Task details
Show every line of the records below that contains the string "culturecongo", copying each such line in full.
****************************************
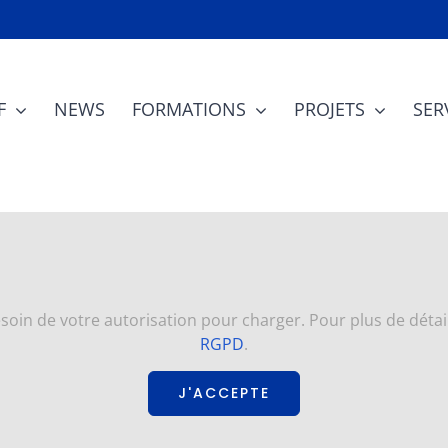
F
NEWS
FORMATIONS
PROJETS
SER
oin de votre autorisation pour charger. Pour plus de détail
RGPD
.
J'ACCEPTE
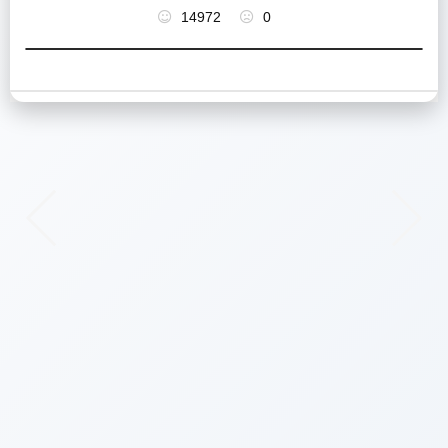
14972
0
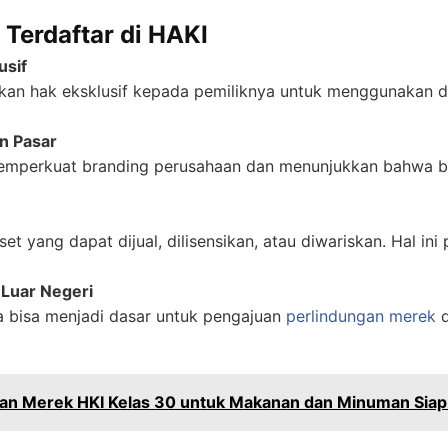
Terdaftar di HAKI
usif
kan hak eksklusif kepada pemiliknya untuk menggunakan da
n Pasar
emperkuat branding perusahaan dan menunjukkan bahwa bis
set yang dapat dijual, dilisensikan, atau diwariskan. Hal 
Luar Negeri
a bisa menjadi dasar untuk pengajuan
perlindungan merek
d
an Merek HKI Kelas 30 untuk Makanan dan Minuman Siap 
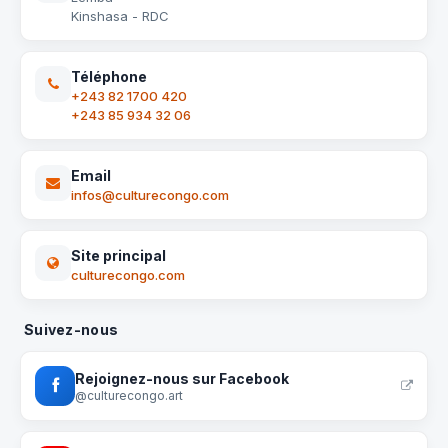
Kinshasa - RDC
Téléphone
+243 82 1700 420
+243 85 934 32 06
Email
infos@culturecongo.com
Site principal
culturecongo.com
Suivez-nous
Rejoignez-nous sur Facebook
@culturecongo.art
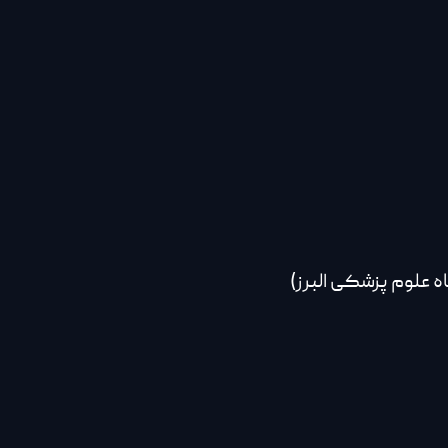
علوم پزشکی البرز)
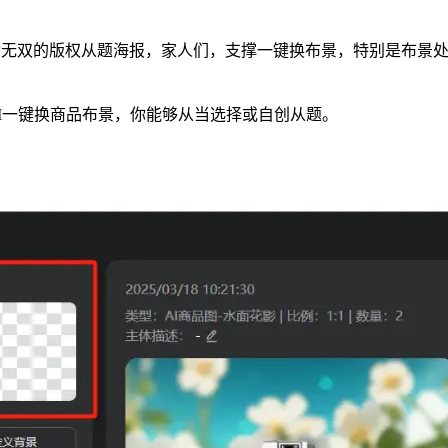
双的版权从题海报，家人们，支撑一键换布景，特别是布景处置。
I一键换商品布景，你能够从当选择或自创从题。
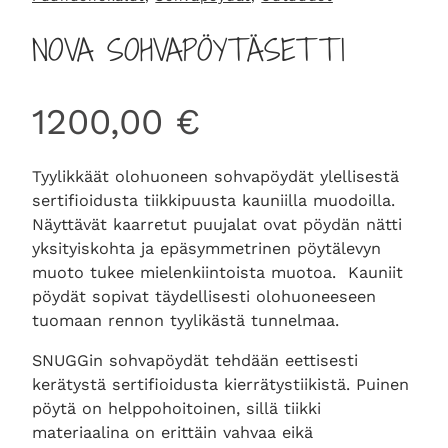
NOVA SOHVAPÖYTÄSETTI
1200,00
€
Tyylikkäät olohuoneen sohvapöydät ylellisestä
sertifioidusta tiikkipuusta kauniilla muodoilla.
Näyttävät kaarretut puujalat ovat pöydän nätti
yksityiskohta ja epäsymmetrinen pöytälevyn
muoto tukee mielenkiintoista muotoa. Kauniit
pöydät sopivat täydellisesti olohuoneeseen
tuomaan rennon tyylikästä tunnelmaa.
SNUGGin sohvapöydät tehdään eettisesti
kerätystä sertifioidusta kierrätystiikistä. Puinen
pöytä on helppohoitoinen, sillä tiikki
materiaalina on erittäin vahvaa eikä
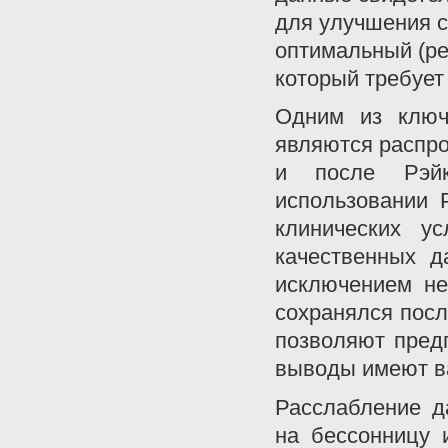
для улучшения с
оптимальный (р
который требует
Одним из ключе
являются распр
и после Рэйк
использовании 
клинических у
качественных д
исключением не
сохранялся посл
позволяют пред
выводы имеют в
Расслабление д
на бессонницу и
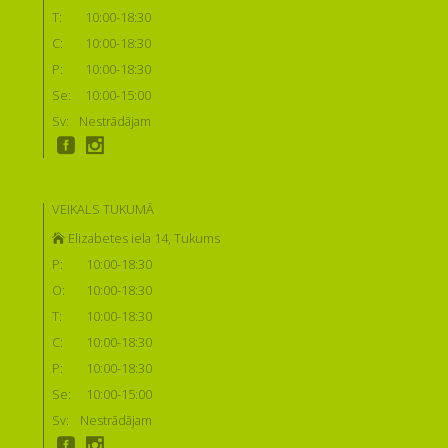
T:
10:00-18:30
C:
10:00-18:30
P:
10:00-18:30
Se:
10:00-15:00
Sv:
Nestrādājam
VEIKALS TUKUMĀ
Elizabetes iela 14, Tukums
P:
10:00-18:30
O:
10:00-18:30
T:
10:00-18:30
C:
10:00-18:30
P:
10:00-18:30
Se:
10:00-15:00
Sv:
Nestrādājam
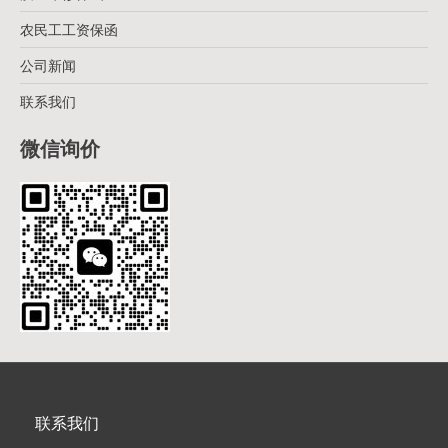
农民工工资保函
公司新闻
联系我们
微信询价
联系我们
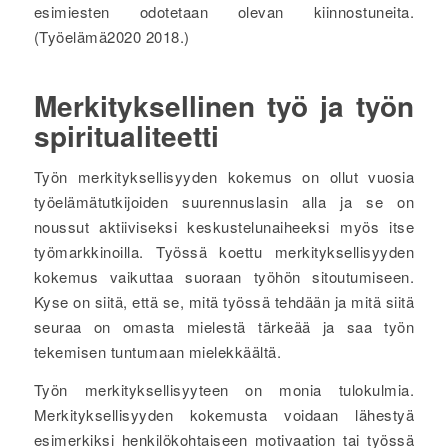
esimiesten odotetaan olevan kiinnostuneita.
(Työelämä2020 2018.)
Merkityksellinen työ ja työn
spiritualiteetti
Työn merkityksellisyyden kokemus on ollut vuosia
työelämätutkijoiden suurennuslasin alla ja se on
noussut aktiiviseksi keskustelunaiheeksi myös itse
työmarkkinoilla. Työssä koettu merkityksellisyyden
kokemus vaikuttaa suoraan työhön sitoutumiseen.
Kyse on siitä, että se, mitä työssä tehdään ja mitä siitä
seuraa on omasta mielestä tärkeää ja saa työn
tekemisen tuntumaan mielekkäältä.
Työn merkityksellisyyteen on monia tulokulmia.
Merkityksellisyyden kokemusta voidaan lähestyä
esimerkiksi henkilökohtaiseen motivaation tai työssä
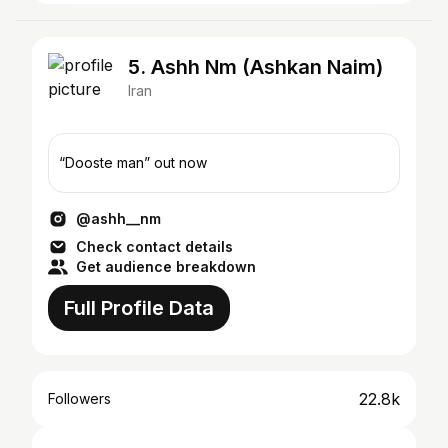
5. Ashh Nm (Ashkan Naim)
Iran
“Dooste man” out now
@ashh__nm
Check contact details
Get audience breakdown
Full Profile Data
22.8k
Followers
****************************************
Output for this task
infos@culturecongo.com
culturecongo.com
@culturecongo.art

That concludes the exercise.